Top of Supplied entries

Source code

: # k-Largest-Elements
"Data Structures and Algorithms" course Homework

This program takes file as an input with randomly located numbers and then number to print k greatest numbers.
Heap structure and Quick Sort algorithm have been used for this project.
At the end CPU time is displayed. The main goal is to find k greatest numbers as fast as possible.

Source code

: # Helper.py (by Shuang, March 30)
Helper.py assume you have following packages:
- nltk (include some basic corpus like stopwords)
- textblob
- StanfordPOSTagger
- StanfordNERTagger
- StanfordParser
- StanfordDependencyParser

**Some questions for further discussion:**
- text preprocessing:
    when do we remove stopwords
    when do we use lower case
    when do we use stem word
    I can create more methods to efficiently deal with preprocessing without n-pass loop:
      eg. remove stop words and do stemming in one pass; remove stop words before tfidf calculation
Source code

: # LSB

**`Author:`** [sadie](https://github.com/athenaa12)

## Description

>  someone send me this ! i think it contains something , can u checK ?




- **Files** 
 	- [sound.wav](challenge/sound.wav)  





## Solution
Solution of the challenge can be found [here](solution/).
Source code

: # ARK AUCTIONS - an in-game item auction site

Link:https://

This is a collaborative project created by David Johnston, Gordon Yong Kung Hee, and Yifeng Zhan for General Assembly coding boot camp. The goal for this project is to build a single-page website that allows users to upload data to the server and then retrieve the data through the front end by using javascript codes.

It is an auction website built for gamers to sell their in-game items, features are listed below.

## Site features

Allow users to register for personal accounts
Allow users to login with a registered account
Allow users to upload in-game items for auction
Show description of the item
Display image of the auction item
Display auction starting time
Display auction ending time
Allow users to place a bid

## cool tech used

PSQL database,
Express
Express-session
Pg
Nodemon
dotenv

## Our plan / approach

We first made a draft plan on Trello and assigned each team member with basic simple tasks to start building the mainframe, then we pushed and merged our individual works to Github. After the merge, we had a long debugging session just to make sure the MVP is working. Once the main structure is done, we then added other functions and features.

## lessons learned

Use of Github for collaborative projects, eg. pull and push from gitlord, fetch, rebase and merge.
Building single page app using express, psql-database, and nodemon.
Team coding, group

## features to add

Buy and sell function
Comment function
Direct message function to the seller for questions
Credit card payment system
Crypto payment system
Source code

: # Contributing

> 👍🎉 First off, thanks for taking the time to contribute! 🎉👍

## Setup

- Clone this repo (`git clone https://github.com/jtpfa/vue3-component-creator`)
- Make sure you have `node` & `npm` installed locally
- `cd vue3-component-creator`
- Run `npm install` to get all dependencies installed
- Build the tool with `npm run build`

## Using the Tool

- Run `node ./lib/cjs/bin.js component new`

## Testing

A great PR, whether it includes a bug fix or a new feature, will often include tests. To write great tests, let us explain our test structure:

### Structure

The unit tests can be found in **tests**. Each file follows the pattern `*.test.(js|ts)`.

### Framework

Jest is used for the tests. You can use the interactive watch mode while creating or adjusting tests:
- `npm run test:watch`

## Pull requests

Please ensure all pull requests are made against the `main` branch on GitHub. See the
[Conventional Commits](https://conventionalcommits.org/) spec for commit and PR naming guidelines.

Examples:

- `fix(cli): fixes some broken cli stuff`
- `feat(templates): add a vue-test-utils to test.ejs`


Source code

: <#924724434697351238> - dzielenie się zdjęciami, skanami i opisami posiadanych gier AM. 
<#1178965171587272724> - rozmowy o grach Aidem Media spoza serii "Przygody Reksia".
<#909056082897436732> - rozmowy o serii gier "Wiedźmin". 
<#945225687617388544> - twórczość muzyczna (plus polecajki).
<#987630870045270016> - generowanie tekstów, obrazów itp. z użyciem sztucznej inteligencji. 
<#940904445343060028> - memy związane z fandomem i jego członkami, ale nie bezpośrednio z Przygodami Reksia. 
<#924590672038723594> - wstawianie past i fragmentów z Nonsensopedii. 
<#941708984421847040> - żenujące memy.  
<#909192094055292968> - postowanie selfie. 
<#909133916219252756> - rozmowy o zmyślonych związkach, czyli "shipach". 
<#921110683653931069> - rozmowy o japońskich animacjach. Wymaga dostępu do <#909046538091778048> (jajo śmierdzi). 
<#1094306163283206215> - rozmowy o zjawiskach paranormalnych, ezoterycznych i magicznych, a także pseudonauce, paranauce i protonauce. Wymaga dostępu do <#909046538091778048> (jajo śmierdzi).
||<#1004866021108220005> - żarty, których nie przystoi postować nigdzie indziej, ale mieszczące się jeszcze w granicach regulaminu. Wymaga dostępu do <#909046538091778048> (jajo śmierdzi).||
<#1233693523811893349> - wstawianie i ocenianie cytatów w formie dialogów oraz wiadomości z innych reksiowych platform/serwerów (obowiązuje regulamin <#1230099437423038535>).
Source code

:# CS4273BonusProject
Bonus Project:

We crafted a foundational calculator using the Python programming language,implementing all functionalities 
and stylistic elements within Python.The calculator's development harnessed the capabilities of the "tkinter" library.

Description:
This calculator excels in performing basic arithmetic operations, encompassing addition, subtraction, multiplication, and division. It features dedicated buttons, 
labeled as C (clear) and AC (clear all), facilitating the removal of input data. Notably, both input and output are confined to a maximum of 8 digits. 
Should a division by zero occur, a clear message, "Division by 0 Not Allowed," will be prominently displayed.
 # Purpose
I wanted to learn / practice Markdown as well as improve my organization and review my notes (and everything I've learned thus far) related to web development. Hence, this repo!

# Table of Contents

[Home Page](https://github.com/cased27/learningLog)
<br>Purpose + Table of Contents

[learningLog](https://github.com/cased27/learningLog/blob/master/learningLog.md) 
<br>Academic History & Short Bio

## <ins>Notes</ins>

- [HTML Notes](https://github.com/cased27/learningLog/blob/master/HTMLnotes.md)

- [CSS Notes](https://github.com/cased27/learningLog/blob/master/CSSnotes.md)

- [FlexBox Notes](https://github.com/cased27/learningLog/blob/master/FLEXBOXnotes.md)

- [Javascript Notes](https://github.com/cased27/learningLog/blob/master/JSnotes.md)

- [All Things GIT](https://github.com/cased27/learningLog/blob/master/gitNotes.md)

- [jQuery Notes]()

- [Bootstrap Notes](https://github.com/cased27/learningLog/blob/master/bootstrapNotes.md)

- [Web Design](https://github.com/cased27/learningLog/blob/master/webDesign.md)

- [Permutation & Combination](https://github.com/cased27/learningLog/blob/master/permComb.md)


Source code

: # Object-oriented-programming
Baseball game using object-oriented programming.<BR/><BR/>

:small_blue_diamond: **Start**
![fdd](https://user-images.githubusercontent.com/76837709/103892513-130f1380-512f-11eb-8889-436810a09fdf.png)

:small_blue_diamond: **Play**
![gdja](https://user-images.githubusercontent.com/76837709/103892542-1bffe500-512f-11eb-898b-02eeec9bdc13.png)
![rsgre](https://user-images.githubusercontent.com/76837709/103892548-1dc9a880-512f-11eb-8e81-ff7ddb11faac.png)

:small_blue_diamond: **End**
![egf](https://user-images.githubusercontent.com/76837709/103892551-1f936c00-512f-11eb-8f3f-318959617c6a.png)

Bottom of Supplied entries

▸ What you should do
Please return the full set of records exactly as given above.

▸ Result
Source code

: # k-Largest-Elements
"Data Structures and Algorithms" course Homework

This program takes file as an input with randomly located numbers and then number to print k greatest numbers.
Heap structure and Quick Sort algorithm have been used for this project.
At the end CPU time is displayed. The main goal is to find k greatest numbers as fast as possible.

Source code

: # Helper.py (by Shuang, March 30)
Helper.py assume you have following packages:
- nltk (include some basic corpus like stopwords)
- textblob
- StanfordPOSTagger
- StanfordNERTagger
- StanfordParser
- StanfordDependencyParser

**Some questions for further discussion:**
- text preprocessing:
    when do we remove stopwords
    when do we use lower case
    when do we use stem word
    I can create more methods to efficiently deal with preprocessing without n-pass loop:
      eg. remove stop words and do stemming in one pass; remove stop words before tfidf calculation
Source code

: # LSB

**`Author:`** [sadie](https://github.com/athenaa12)

## Description

>  someone send me this ! i think it contains something , can u checK ?




- **Files** 
 	- [sound.wav](challenge/sound.wav)  





## Solution
Solution of the challenge can be found [here](solution/).
Source code

: # ARK AUCTIONS - an in-game item auction site

Link:https://

This is a collaborative project created by David Johnston, Gordon Yong Kung Hee, and Yifeng Zhan for General Assembly coding boot camp. The goal for this project is to build a single-page website that allows users to upload data to the server and then retrieve the data through the front end by using javascript codes.

It is an auction website built for gamers to sell their in-game items, features are listed below.

## Site features

Allow users to register for personal accounts
Allow users to login with a registered account
Allow users to upload in-game items for auction
Show description of the item
Display image of the auction item
Display auction starting time
Display auction ending time
Allow users to place a bid

## cool tech used

PSQL database,
Express
Express-session
Pg
Nodemon
dotenv

## Our plan / approach

We first made a draft plan on Trello and assigned each team member with basic simple tasks to start building the mainframe, then we pushed and merged our individual works to Github. After the merge, we had a long debugging session just to make sure the MVP is working. Once the main structure is done, we then added other functions and features.

## lessons learned

Use of Github for collaborative projects, eg. pull and push from gitlord, fetch, rebase and merge.
Building single page app using express, psql-database, and nodemon.
Team coding, group

## features to add

Buy and sell function
Comment function
Direct message function to the seller for questions
Credit card payment system
Crypto payment system
Source code

: # Contributing

> 👍🎉 First off, thanks for taking the time to contribute! 🎉👍

## Setup

- Clone this repo (`git clone https://github.com/jtpfa/vue3-component-creator`)
- Make sure you have `node` & `npm` installed locally
- `cd vue3-component-creator`
- Run `npm install` to get all dependencies installed
- Build the tool with `npm run build`

## Using the Tool

- Run `node ./lib/cjs/bin.js component new`

## Testing

A great PR, whether it includes a bug fix or a new feature, will often include tests. To write great tests, let us explain our test structure:

### Structure

The unit tests can be found in **tests**. Each file follows the pattern `*.test.(js|ts)`.

### Framework

Jest is used for the tests. You can use the interactive watch mode while creating or adjusting tests:
- `npm run test:watch`

## Pull requests

Please ensure all pull requests are made against the `main` branch on GitHub. See the
[Conventional Commits](https://conventionalcommits.org/) spec for commit and PR naming guidelines.

Examples:

- `fix(cli): fixes some broken cli stuff`
- `feat(templates): add a vue-test-utils to test.ejs`


Source code

: <#924724434697351238> - dzielenie się zdjęciami, skanami i opisami posiadanych gier AM. 
<#1178965171587272724> - rozmowy o grach Aidem Media spoza serii "Przygody Reksia".
<#909056082897436732> - rozmowy o serii gier "Wiedźmin". 
<#945225687617388544> - twórczość muzyczna (plus polecajki).
<#987630870045270016> - generowanie tekstów, obrazów itp. z użyciem sztucznej inteligencji. 
<#940904445343060028> - memy związane z fandomem i jego członkami, ale nie bezpośrednio z Przygodami Reksia. 
<#924590672038723594> - wstawianie past i fragmentów z Nonsensopedii. 
<#941708984421847040> - żenujące memy.  
<#909192094055292968> - postowanie selfie. 
<#909133916219252756> - rozmowy o zmyślonych związkach, czyli "shipach". 
<#921110683653931069> - rozmowy o japońskich animacjach. Wymaga dostępu do <#909046538091778048> (jajo śmierdzi). 
<#1094306163283206215> - rozmowy o zjawiskach paranormalnych, ezoterycznych i magicznych, a także pseudonauce, paranauce i protonauce. Wymaga dostępu do <#909046538091778048> (jajo śmierdzi).
||<#1004866021108220005> - żarty, których nie przystoi postować nigdzie indziej, ale mieszczące się jeszcze w granicach regulaminu. Wymaga dostępu do <#909046538091778048> (jajo śmierdzi).||
<#1233693523811893349> - wstawianie i ocenianie cytatów w formie dialogów oraz wiadomości z innych reksiowych platform/serwerów (obowiązuje regulamin <#1230099437423038535>).
Source code

:# CS4273BonusProject
Bonus Project:

We crafted a foundational calculator using the Python programming language,implementing all functionalities 
and stylistic elements within Python.The calculator's development harnessed the capabilities of the "tkinter" library.

Description:
This calculator excels in performing basic arithmetic operations, encompassing addition, subtraction, multiplication, and division. It features dedicated buttons, 
labeled as C (clear) and AC (clear all), facilitating the removal of input data. Notably, both input and output are confined to a maximum of 8 digits. 
Should a division by zero occur, a clear message, "Division by 0 Not Allowed," will be prominently displayed.
 # Purpose
I wanted to learn / practice Markdown as well as improve my organization and review my notes (and everything I've learned thus far) related to web development. Hence, this repo!

# Table of Contents

[Home Page](https://github.com/cased27/learningLog)
<br>Purpose + Table of Contents

[learningLog](https://github.com/cased27/learningLog/blob/master/learningLog.md) 
<br>Academic History & Short Bio

## <ins>Notes</ins>

- [HTML Notes](https://github.com/cased27/learningLog/blob/master/HTMLnotes.md)

- [CSS Notes](https://github.com/cased27/learningLog/blob/master/CSSnotes.md)

- [FlexBox Notes](https://github.com/cased27/learningLog/blob/master/FLEXBOXnotes.md)

- [Javascript Notes](https://github.com/cased27/learningLog/blob/master/JSnotes.md)

- [All Things GIT](https://github.com/cased27/learningLog/blob/master/gitNotes.md)

- [jQuery Notes]()

- [Bootstrap Notes](https://github.com/cased27/learningLog/blob/master/bootstrapNotes.md)

- [Web Design](https://github.com/cased27/learningLog/blob/master/webDesign.md)

- [Permutation & Combination](https://github.com/cased27/learningLog/blob/master/permComb.md)


Source code

: # Object-oriented-programming
Baseball game using object-oriented programming.<BR/><BR/>

:small_blue_diamond: **Start**
![fdd](https://user-images.githubusercontent.com/76837709/103892513-130f1380-512f-11eb-8889-436810a09fdf.png)

:small_blue_diamond: **Play**
![gdja](https://user-images.githubusercontent.com/76837709/103892542-1bffe500-512f-11eb-898b-02eeec9bdc13.png)
![rsgre](https://user-images.githubusercontent.com/76837709/103892548-1dc9a880-512f-11eb-8e81-ff7ddb11faac.png)

:small_blue_diamond: **End**
![egf](https://user-images.githubusercontent.com/76837709/103892551-1f936c00-512f-11eb-8f3f-318959617c6a.png)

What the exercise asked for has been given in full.